🤖 AI Summary
This work addresses the lack of structured knowledge preservation mechanisms in self-evolving agents with frozen backbone language models by proposing the MAGE framework. MAGE explicitly stores and continuously accumulates knowledge through a co-evolving knowledge graph composed of four subgraphs—experience, tasks, skills, and relations—and employs a dual-layer multi-armed bandit mechanism operating at both task and skill levels.
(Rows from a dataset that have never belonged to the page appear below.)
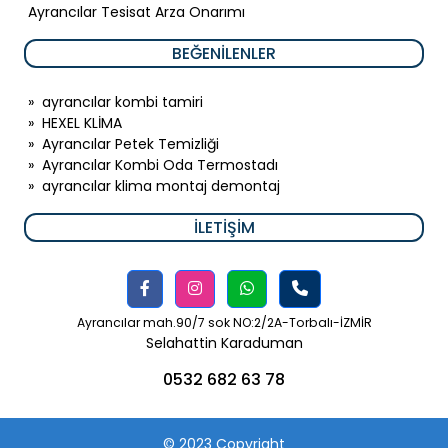
Ayrancılar Tesisat Arza Onarımı
BEĞENILENLER
»
ayrancılar kombi tamiri
»
HEXEL KLİMA
»
Ayrancılar Petek Temizliği
»
Ayrancılar Kombi Oda Termostadı
»
ayrancılar klima montaj demontaj
İLETIŞIM
Ayrancılar mah.90/7 sok NO:2/2A-Torbalı-İZMİR
Selahattin Karaduman
0532 682 63 78
© 2023 Copyright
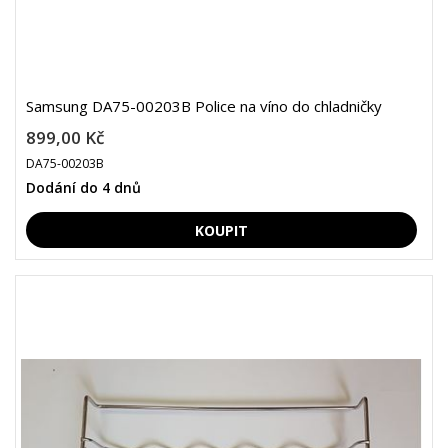
Samsung DA75-00203B Police na víno do chladničky
899,00 Kč
DA75-00203B
Dodání do 4 dnů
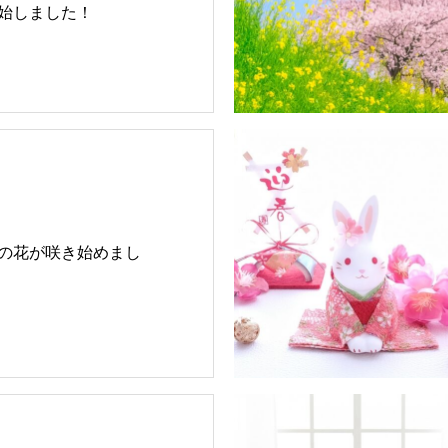
始しました！
の花が咲き始めまし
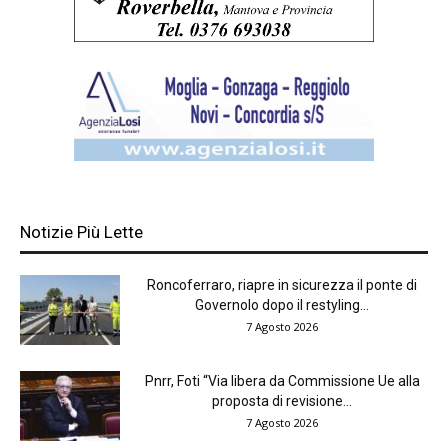
Notizie Più Lette
Roncoferraro, riapre in sicurezza il ponte di
Governolo dopo il restyling...
7 Agosto 2026
Pnrr, Foti “Via libera da Commissione Ue alla
proposta di revisione...
7 Agosto 2026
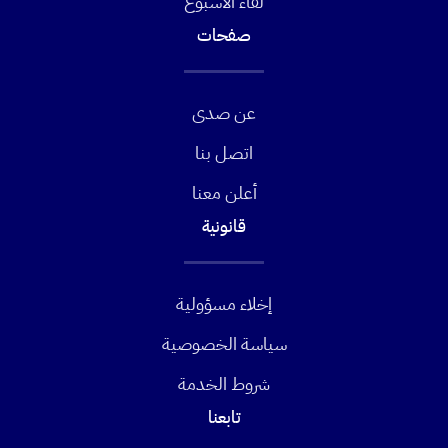
لقاء الأسبوع
صفحات
عن صدى
اتصل بنا
أعلن معنا
قانونية
إخلاء مسؤولية
سياسة الخصوصية
شروط الخدمة
تابعنا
This design, combined with append-only memory growth, bounded curriculum coverage, and task-conditioned retrieval strategies, enables stable agent evolution without updating the backbone parameters. Experiments demonstrate that MAGE significantly outperforms existing frozen-backbone baselines across nine benchmarks, including mathematical reasoning, multi-hop question answering, financial analysis, and medical decision-making, highlighting the complementary benefits of memorizing successful trajectories and teacher correction feedback.
📝 Abstract
Self-evolving language-model agents must decide what to learn next and how to preserve what they have learned across iterations. Existing systems typically carry this cross-iteration knowledge as natural-language feedback, flat episodic memory, or implicit reinforcement signals, none of which cleanly supports a frozen weak backbone at inference time. This paper introduces MAGE (Multi-Agent Graph-guided Evolution), a framework that externalizes self-knowledge into a four-subgraph co-evolutionary knowledge graph. Its experience subgraph stores both teacher-written failure corrections and the learner's own past correct reasoning traces, which are retrieved as task-conditioned guidance for a frozen execution model. During evolution, the graph, a task-level search bandit, and a skill-level routing bandit are updated from the same reward stream, while the learner's backbone remains unchanged. We further provide structural analysis showing how append-only memory growth, bounded curriculum coverage, and task-filtered retrieval together support stable improvement of the retrieval substrate for frozen-learner evolution. Across nine benchmarks spanning mathematical reasoning, multi-hop and open-domain question answering, spatio-temporal analysis, financial numerical reasoning, medical multiple-choice, an open-world survival game, and web navigation, MAGE achieves strong performance against prompt-based frozen-backbone baselines. Ablations show that self-harvested success traces and teacher-written corrections are complementary, with success memories contributing most on reasoning-template-heavy tasks and corrective memories supporting harder composition and interaction settings.